To the general public they certainly look as if they are, with their professional gleam and hi-tech appliances.
But it’s not a given for professional chefs and cooks: cooking in a professional kitchen is complex, and it can often cause a great deal of negative stress. A kitchen may not be a factory furnace or a skyscraper building site, but it is still full of potentially harmful devices.
How do these factors impact the design of kitchen appliances, and what’s the best way to address them?
Risk factors in professional kitchens
We discovered some interesting things in our “Taste the stress” experiment: we conducted a survey of professional chefs and cooks in the US, and we found that 44% of them took sick leave due to stress symptoms. Our experiment clearly showed that stress is not essential to make great-tasting food, but at the same time it found that food service professionals are exposed to a great deal of stress. Moreover, 55% of the same US professional chefs and cooks went on to use, or consider using, prescription drugs to help manage their stress levels.
The issue of potentially harmful devices in the kitchen is no less important. Here is a list, just to name a few of them:
- naked flames
- boiling liquids
- sharp edges
- slippery floors
- equipment and machinery with automated moving parts
- electricity
All of these are considered hazards in any working environment, and their potential for harm is even higher in the confined, hectic space of a professional kitchen.
Then, of course, there is the additional risk of back pain and knee pain caused by working on your feet for long hours.
One way of addressing overall health and safety issues in professional kitchens
To prevent injuries or work-related problems, kitchen owners and managers must have appropriate safety programs in place and make sure they are followed, but kitchen appliance manufacturers can also do their part.
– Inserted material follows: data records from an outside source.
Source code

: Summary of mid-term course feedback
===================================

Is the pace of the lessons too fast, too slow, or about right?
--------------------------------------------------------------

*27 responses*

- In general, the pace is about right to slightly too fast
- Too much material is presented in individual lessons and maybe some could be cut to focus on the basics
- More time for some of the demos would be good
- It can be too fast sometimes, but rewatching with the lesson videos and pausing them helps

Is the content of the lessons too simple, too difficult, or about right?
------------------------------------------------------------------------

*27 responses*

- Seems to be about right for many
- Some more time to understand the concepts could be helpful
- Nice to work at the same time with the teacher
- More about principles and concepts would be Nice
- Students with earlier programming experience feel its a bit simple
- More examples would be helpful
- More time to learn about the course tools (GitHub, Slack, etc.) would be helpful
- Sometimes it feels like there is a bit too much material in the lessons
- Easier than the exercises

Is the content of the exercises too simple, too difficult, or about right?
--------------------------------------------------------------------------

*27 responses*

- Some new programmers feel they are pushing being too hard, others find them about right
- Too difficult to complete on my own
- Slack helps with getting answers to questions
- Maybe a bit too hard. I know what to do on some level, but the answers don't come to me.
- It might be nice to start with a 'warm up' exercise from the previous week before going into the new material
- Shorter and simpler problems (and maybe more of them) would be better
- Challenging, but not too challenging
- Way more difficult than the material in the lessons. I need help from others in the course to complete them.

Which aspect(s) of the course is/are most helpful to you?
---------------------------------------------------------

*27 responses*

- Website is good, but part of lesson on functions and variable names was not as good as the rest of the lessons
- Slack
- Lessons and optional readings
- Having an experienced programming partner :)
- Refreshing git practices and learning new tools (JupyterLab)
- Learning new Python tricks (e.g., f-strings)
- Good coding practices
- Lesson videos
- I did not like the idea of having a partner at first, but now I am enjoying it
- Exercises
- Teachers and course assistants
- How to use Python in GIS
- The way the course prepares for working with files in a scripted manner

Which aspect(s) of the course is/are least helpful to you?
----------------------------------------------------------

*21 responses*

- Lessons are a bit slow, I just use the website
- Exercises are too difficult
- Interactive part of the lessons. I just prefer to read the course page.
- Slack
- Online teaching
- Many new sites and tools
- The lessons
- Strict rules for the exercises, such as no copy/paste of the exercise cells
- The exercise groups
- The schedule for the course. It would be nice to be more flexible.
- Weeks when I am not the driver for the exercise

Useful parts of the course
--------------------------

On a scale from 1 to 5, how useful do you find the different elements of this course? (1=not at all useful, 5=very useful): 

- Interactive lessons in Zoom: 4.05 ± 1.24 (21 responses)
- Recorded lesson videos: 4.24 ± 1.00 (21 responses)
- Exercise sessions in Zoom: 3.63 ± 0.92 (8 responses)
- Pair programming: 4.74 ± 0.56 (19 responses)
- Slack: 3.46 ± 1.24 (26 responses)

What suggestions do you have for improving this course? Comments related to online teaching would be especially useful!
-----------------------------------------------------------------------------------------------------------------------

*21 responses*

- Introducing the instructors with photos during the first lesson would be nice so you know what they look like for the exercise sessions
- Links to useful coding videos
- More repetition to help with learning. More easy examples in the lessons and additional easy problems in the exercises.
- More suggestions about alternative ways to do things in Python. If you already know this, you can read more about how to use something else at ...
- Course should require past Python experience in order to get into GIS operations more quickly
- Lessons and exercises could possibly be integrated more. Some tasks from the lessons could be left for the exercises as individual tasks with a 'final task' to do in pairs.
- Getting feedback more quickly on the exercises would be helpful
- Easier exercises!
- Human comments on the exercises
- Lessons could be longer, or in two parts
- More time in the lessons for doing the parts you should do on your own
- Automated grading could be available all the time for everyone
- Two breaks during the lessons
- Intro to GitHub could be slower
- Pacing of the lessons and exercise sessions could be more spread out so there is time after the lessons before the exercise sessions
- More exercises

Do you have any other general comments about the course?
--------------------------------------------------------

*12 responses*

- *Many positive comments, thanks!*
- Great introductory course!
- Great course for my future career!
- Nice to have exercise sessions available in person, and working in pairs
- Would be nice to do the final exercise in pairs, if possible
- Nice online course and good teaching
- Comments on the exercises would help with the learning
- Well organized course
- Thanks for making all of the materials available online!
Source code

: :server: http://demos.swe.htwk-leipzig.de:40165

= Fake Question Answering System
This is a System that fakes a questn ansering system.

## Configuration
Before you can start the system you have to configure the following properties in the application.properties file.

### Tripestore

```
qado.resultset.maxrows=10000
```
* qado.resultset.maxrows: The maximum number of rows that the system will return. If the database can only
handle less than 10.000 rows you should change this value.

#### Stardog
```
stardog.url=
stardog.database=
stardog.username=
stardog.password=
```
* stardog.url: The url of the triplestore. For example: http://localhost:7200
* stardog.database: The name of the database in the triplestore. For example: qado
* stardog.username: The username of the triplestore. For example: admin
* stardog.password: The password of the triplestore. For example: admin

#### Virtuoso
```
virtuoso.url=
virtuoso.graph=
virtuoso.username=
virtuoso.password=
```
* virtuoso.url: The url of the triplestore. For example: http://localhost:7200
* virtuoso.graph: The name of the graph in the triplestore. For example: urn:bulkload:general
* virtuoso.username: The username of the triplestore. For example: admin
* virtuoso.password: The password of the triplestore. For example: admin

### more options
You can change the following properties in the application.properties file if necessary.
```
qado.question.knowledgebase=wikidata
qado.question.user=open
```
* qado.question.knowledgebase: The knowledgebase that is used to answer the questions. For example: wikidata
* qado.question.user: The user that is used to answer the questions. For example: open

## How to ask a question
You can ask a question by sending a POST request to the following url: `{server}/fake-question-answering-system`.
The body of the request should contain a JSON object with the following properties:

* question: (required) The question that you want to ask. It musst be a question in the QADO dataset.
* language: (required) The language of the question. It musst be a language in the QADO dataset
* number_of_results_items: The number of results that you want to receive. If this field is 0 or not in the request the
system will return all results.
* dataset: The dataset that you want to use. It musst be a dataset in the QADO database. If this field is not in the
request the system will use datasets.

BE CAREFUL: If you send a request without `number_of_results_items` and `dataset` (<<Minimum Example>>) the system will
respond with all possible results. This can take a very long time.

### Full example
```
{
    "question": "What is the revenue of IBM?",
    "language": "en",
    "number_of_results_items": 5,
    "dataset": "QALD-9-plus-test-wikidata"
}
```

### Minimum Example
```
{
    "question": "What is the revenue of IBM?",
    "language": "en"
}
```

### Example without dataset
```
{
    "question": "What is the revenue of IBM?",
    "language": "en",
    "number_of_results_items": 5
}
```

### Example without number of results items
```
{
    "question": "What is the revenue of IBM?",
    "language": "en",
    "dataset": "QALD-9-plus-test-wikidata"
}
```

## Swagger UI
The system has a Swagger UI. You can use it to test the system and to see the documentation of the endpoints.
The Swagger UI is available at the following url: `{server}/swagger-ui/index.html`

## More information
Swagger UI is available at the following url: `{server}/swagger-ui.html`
By carefully studying the ergonomics of their appliances, manufacturers can do two things:
- foster streamlined processes to channel people-to-people interaction into more efficient, less stressful routines
- improve people-to-machine interaction by designing and building human-centered appliances: the risk of harmful interaction between operator and appliance is reduced with more functional and user-friendly operating interfaces and automated routines
Appliance manufacturers can do this in a number of different ways, and the industry-wide ergonomic studies conducted in the last year play an important part in this. Here at EPR, we have revamped our whole product development process, putting the experience that users will have with the appliance at the center of our product design. We have shifted from industrial design to user experience design, which has taken us a step further in understanding and creating professional kitchen ergonomics.
Following our vision of “making life easier and more profitable” for our clients, we see human-centered appliances as a way to boost efficiency, and at the same time prevent risks that have a negative impact on work-life balance – for them and for their employees.